| HOW TO COMPLETE THIS TASK |
Filter these entries, keeping only lines that hold the word "motility".

-------- DATA EXCERPTS

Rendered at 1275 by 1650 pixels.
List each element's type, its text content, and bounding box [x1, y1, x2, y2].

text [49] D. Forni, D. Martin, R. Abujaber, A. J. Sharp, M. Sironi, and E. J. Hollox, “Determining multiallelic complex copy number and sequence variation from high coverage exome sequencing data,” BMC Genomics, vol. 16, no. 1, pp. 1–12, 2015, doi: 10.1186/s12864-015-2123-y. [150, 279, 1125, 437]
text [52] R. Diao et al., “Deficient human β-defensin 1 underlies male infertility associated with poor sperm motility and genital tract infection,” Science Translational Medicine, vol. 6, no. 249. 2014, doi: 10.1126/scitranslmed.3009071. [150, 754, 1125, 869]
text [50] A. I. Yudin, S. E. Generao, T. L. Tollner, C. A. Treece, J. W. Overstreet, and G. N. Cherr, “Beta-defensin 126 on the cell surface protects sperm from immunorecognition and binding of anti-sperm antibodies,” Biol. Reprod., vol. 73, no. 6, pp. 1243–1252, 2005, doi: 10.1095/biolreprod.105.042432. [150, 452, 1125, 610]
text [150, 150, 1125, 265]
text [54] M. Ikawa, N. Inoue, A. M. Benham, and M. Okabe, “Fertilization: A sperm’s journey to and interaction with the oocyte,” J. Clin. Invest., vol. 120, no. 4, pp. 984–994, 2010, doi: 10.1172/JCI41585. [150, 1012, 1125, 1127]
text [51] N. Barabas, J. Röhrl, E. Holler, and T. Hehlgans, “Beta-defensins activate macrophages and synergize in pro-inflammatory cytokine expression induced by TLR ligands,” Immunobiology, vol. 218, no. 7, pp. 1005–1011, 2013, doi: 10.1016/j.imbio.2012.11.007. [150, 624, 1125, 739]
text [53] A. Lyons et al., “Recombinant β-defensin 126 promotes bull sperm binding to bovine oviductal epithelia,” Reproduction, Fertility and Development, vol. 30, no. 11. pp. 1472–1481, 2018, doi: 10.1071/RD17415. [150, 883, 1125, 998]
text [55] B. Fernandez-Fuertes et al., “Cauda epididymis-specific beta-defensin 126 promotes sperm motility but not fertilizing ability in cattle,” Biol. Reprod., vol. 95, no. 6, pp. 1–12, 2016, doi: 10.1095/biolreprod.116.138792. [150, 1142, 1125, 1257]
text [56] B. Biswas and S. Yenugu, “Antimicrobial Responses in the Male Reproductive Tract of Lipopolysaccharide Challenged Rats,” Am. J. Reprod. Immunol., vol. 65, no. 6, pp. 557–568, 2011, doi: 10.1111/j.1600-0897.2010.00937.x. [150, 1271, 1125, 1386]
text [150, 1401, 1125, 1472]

----------------

| REPLY TO THE EXERCISE |
text [52] R. Diao et al., “Deficient human β-defensin 1 underlies male infertility associated with poor sperm motility and genital tract infection,” Science Translational Medicine, vol. 6, no. 249. 2014, doi: 10.1126/scitranslmed.3009071. [150, 754, 1125, 869]
text [55] B. Fernandez-Fuertes et al., “Cauda epididymis-specific beta-defensin 126 promotes sperm motility but not fertilizing ability in cattle,” Biol. Reprod., vol. 95, no. 6, pp. 1–12, 2016, doi: 10.1095/biolreprod.116.138792. [150, 1142, 1125, 1257]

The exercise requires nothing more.